Import particle stack from Relion to CryoSPARC

wtempel · January 12, 2022, 9:55pm

@zhangrui_wustl Pre-existing particle UIDs can be transferred to re-imported particles by manipulation of pre-export and post-(re-)import .cs files in python if some identifying information has been preserved throughout export from cryoSPARC, processing outside cryoSPARC, re-importation to cryoSPARC.
Let A_particles.cs be the cryoSPARC metadata file that was earlier used for particle export from cryoSPARC and that includes UIDs you’d like to use going forward. Let B_particles.cs be the result of a recent re-importation of particles into cryoSPARC, which includes interesting additional attributes, but also a new, unwanted set of cryoSPARC UIDs.
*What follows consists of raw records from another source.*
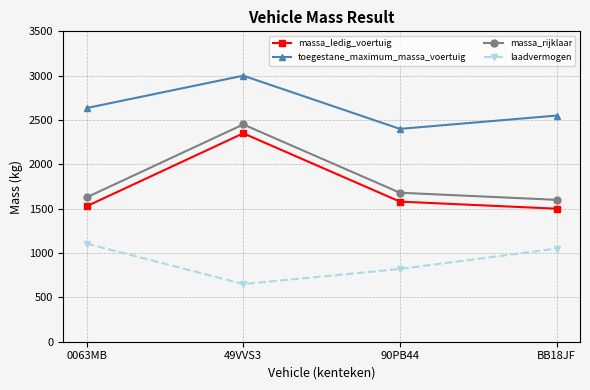

Reading left to right, list all the values displayed in this chart.

massa_ledig_voertuig: 0063MB=1528	49VVS3=2350	90PB44=1580	BB18JF=1500
toegestane_maximum_massa_voertuig: 0063MB=2635	49VVS3=3000	90PB44=2400	BB18JF=2550
massa_rijklaar: 0063MB=1628	49VVS3=2450	90PB44=1680	BB18JF=1600
laadvermogen: 0063MB=1107	49VVS3=650	90PB44=820	BB18JF=1050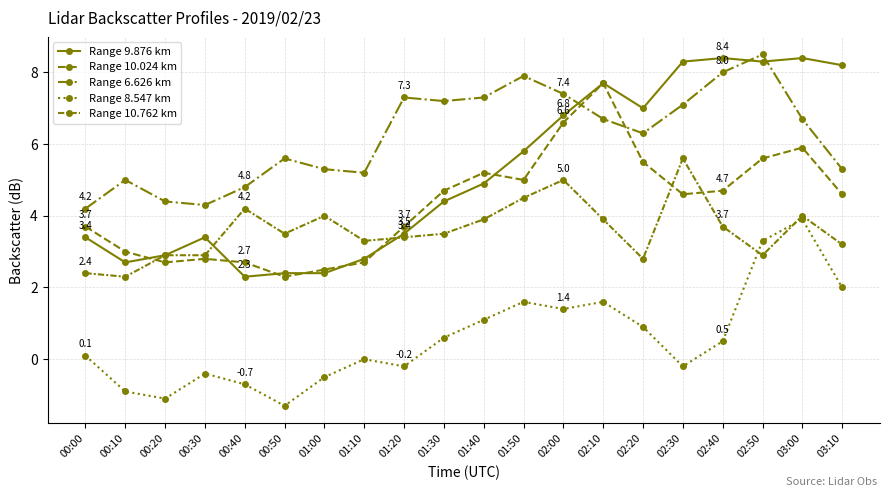

True or false: Range 9.876 km and Range 8.547 km cross at least once.

False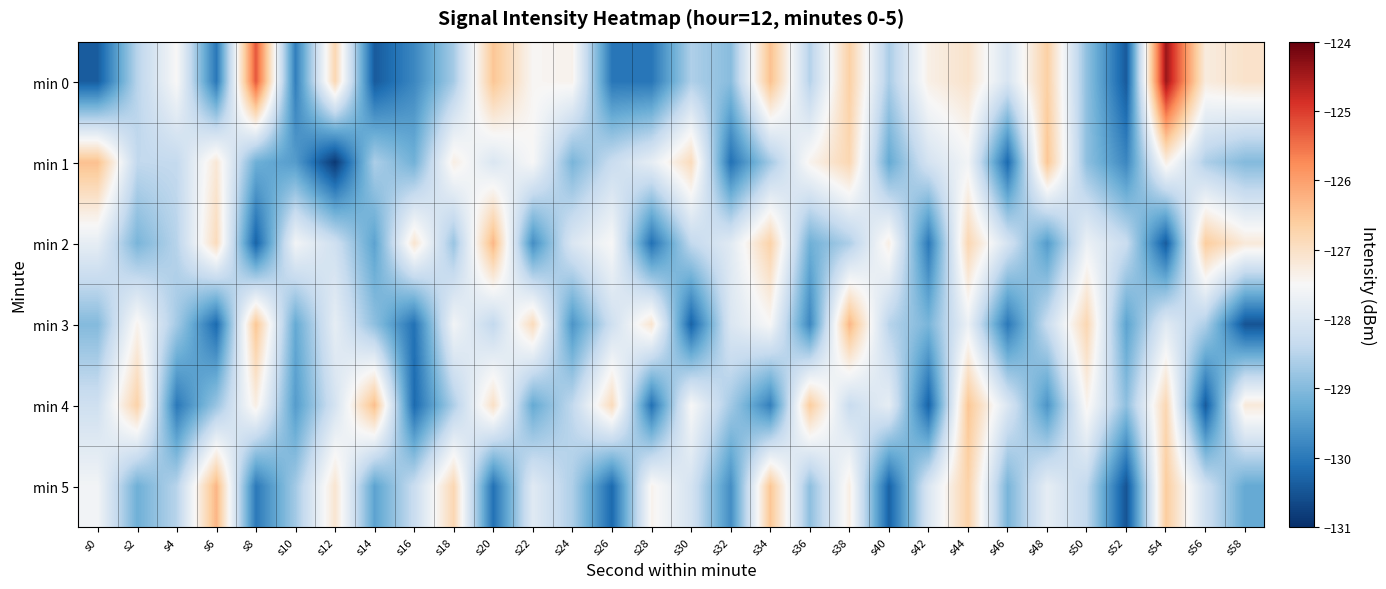

Rank the series at s34 from lowest to highest value.

min 4, min 1, min 3, min 2, min 5, min 0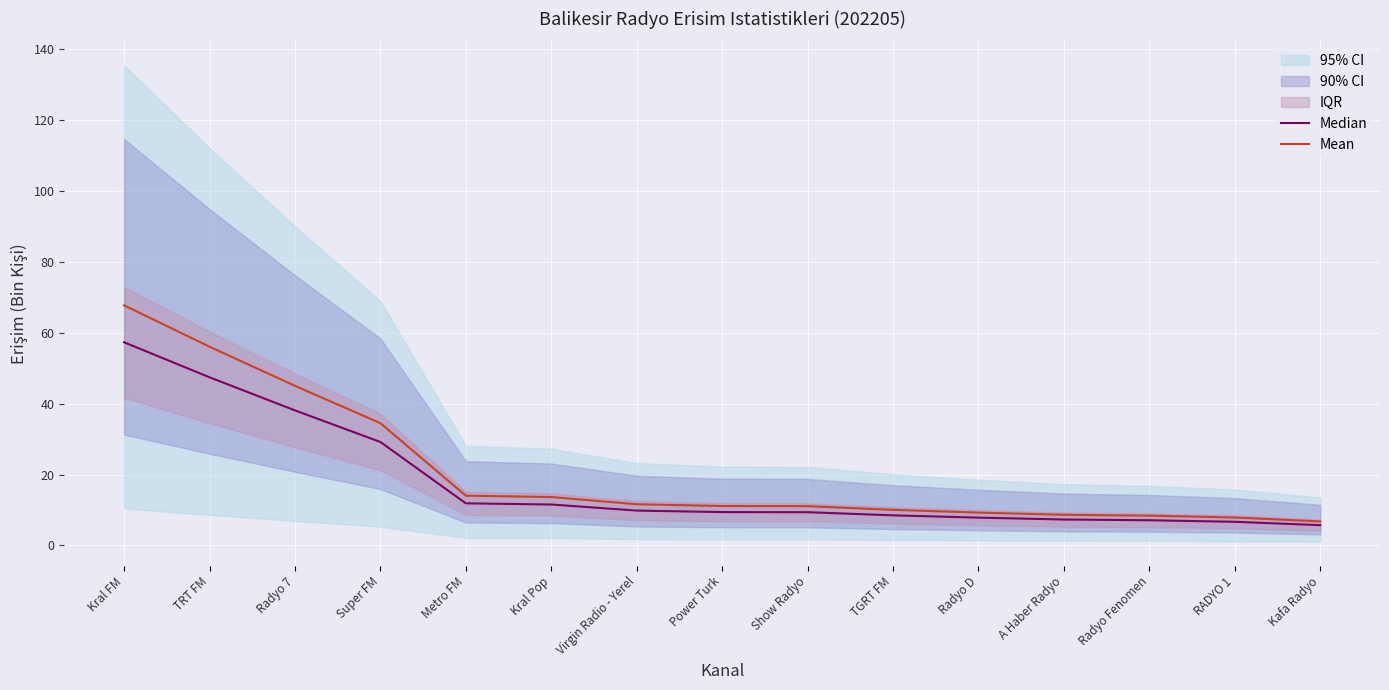

True or false: Median and Mean cross at least once.

False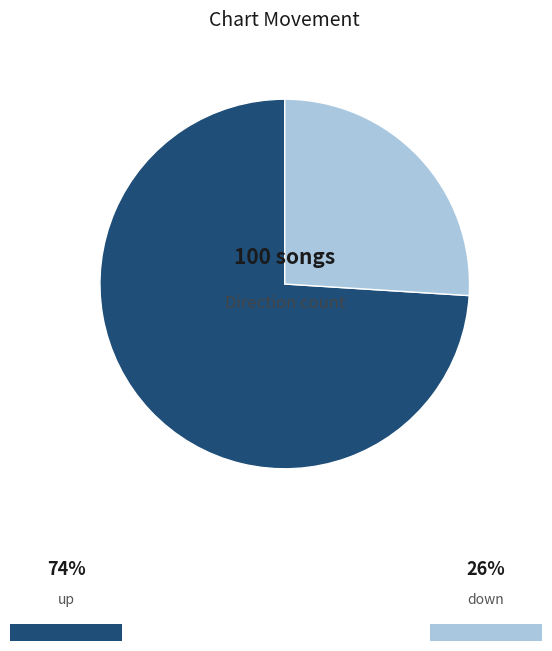

Is there any slice that represents more than half of the pie?

Yes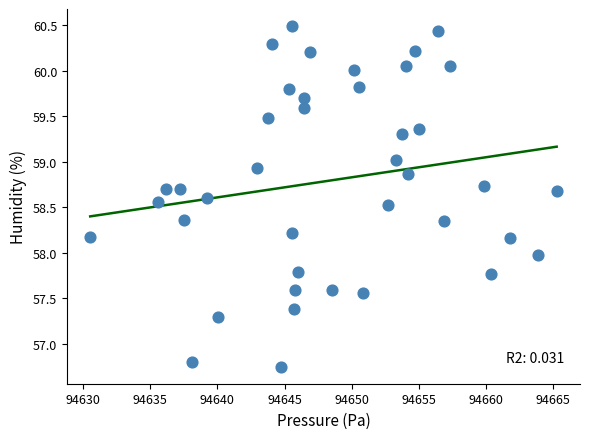

What is the range of X values (max minus min)?

34.7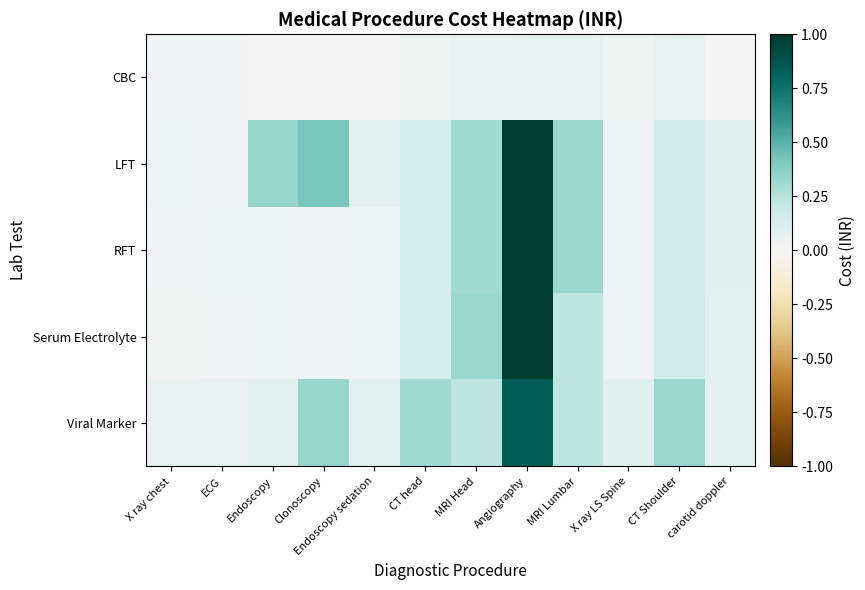

Which series changed the most between X ray chest and Endoscopy?

LFT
Let A_data and B_data be cryosparc_compute.dataset.Datasets derived from A_particles.cs and B_particles.cs, respectively.
In case each A_data and B_data include blob/path and blob/idx items and those items’ values haven’t changed, one can

convert A_data and B_data to A_df and B_df dataframes, respectively, using the cryosparc_compute.dataset.Dataset.to_dataframe() method
drop the unwanted uid column from B_df
keep just the ['uid', 'blob/path', 'blob/idx'] columns from A_df
“inner” merge A_df and B_df on ['blob/path', 'blob/idx']
create C_data = cryosparc_compute.dataset.Dataset().from_dataframe(merged_df)
write the new Dataset to disk: C_data.to_file("C_particles.cs")

Caveats:

The steps above are a motivational outline, not a tested sequence of commands that can be pasted verbatim into a script.
Preservation of blob/path and blob/idx is an optimistic assumption and does not apply to all export/processing/import workflows.